** Extracted text **

What percentage of the market's historical gains are made intraday?

Discussion in 'Professional Trading' started by AndrewL, Dec 14, 2008.

  1. Pekelo

    Pekelo

    This is a plain old missunderstanding of the concept of movement. As I said, only unfilled gaps classify as overnight movements, any gap filled during the day means that the actual move also happened intraday.

    Example: SPX opens with a 20 points upgap, but then drops back and fills it 75%, before continuing the rally. So how much movement was achieved overnight really? A whole 5 points!!! 3/4 of the movement was also and eventually done intraday! (and I don't even bring up the subject of gaps filled a few days/weeks later)

    Last year the SPX dropped 560 or so points. I bet there is no more than 25 points gap left behind which is below the 5%, what I stated in my previous post....
     
    #11     Jan 29, 2009
  2. You are on the right track but what you need to be analyzing is not what the S&P has done in the last 100 years but in the last 6-18 months. Lets say in the last 6 months the market has been in an uptrend. The probability that the market will open higher is much greater than opening lower based on previous statistics of your own analysis when it comes to the uptrend.

    The problem with a 100 years is that even though the market has gone up for the last 100 years if you would have bought and sold the open in the last year you would have to be out of money. If you can adapt to the market than you can figure out which probabilities are in your favor and hopefully make profits if you can manage not to pysch yourself out...

    There are other things you can do as well instead of just focusing on the open. For example if you notice through analysis that most of the strongest movements are in the middle of the day than you should adjust your strategy to the middle of the day instead of just faithfully staying with the open.
     
    #12     Jan 29, 2009
  3. Perhaps I shouldn't have used the term movement, as my analysis did not identify every intraday movement of the market, but merely the cash open, cash close, and the corresponding globex values. So in your example SPX opens 20 points up, falls off and closes the gap, then rallies 20 points back up to close where it opened, my analysis would say that was a 20 point overnight movement, since no value actually changed during the day from the open to the close. From what I can tell, you are saying this 20 point gain can be argued to have been either achieved overnight, or during the day, since the same 20 point prices were traveled over during both sessions. But the 20 pt gain has to be attributed to one of them. I am simply using OPEN/CLOSE, where you seem to be interested in HIGH/LOW vs unfilled gaps or some kind of range calculation. Please correct me if I'm wrong. In my example above, where would you attribute the 20 point gain to, as it happened in both markets?

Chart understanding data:
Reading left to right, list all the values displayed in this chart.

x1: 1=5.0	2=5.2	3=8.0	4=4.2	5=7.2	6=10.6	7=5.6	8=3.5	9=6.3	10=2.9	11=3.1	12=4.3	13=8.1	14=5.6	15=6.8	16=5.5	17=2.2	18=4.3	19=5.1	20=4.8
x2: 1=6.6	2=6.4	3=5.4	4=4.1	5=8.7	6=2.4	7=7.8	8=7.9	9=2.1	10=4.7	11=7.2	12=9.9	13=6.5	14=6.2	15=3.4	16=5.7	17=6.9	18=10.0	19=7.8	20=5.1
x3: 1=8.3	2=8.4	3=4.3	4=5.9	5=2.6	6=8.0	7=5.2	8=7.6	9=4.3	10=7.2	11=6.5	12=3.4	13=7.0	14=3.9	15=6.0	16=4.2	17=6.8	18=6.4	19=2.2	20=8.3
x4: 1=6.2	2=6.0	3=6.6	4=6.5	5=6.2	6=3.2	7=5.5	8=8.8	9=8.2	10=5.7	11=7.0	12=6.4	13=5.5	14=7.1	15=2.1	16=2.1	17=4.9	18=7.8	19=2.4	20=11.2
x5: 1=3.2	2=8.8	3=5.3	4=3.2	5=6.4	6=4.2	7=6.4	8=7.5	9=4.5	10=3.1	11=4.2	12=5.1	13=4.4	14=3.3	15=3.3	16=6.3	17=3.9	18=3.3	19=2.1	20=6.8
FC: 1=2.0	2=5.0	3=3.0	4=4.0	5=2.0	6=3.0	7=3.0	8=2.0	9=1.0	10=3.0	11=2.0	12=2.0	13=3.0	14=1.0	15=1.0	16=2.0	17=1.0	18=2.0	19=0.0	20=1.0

** Study questions **
a. Answer these questions about the trading discussion:
(i) According to Pekelo, which gaps count as overnight movements?
(ii) In the second post, over what period does the writer say the S&P should be analyzed instead of the last 100 years?
(iii) In the third post, which values did the writer's analysis use?
b. In the trading discussion, Pekelo's example has the SPX opening with a 20-point upgap. Why does Pekelo count only 5 points of that as overnight movement?
c. Resume the trading discussion on intraday gains from the point where it ends.

** Replies **
a.
(i) Only unfilled gaps count as overnight movements.
(ii) The last 6 to 18 months.
(iii) The cash open, the cash close, and the corresponding globex values.

b. The gap dropped back and was filled 75% during the day before the rally continued. For Pekelo, a gap filled during the day means the move also happened intraday. So 3/4 of the 20 points was eventually done intraday, leaving only 5 points as overnight movement.

c.
     
    #13     Feb 23, 2009
  4. The overall market trend has little to no relationship with the intraday trend. In a bull or bear market, overnight action (gaps) make up most of the move.

    In terms of intraday, there is no trend. Added up over many hundreds of days, the sum difference between open and close is nil. Holding overnight is where the trend-following money is made. I did a study of Google when it was in its bull run (around two years' worth of data). Buying the close and selling the next day's open made a trader an average around $1 a day. Buying a day's open and selling that same day's close netted nothing.

    The same holds for the S&P.

    Of course there are fluctuations throughout the day, and it is by taking advantage of those are where the intraday trader makes a living. I use floor trader pivots and trade off the open every day (I consider myself a tape reader in the classic, pre-T&S version). But my point was that an intraday trader cannot simply go long just because the end of day trend is up. Intraday, overall, there IS no bias.

    The sum total of the intraday fluctuations is zero; intraday trading is a zero sum game minus vig, which at least partially explains why so many intraday traders fail and should probably stick to longer-term, end-of-day trading.

    For the most part, price hangs around pretty close to the open. If price gets too far from the open, expect a reversal, being aware that on some days, like yesterday, there WILL be a trend.

    One can easily cherry pick periods in which these principles do not work as well. But OVERALL, in the LONG HAUL, they are true.
     
    #14     Feb 23, 2009
  5. Pekelo

    Pekelo

    I would attribute it to the day's movement, because it did go back closing the gap. So at that point the trader who went long the previous day was back at breakeven.

    If you look at a daily chart that shows only the day's movement you will see very few unclosed gaps in a year...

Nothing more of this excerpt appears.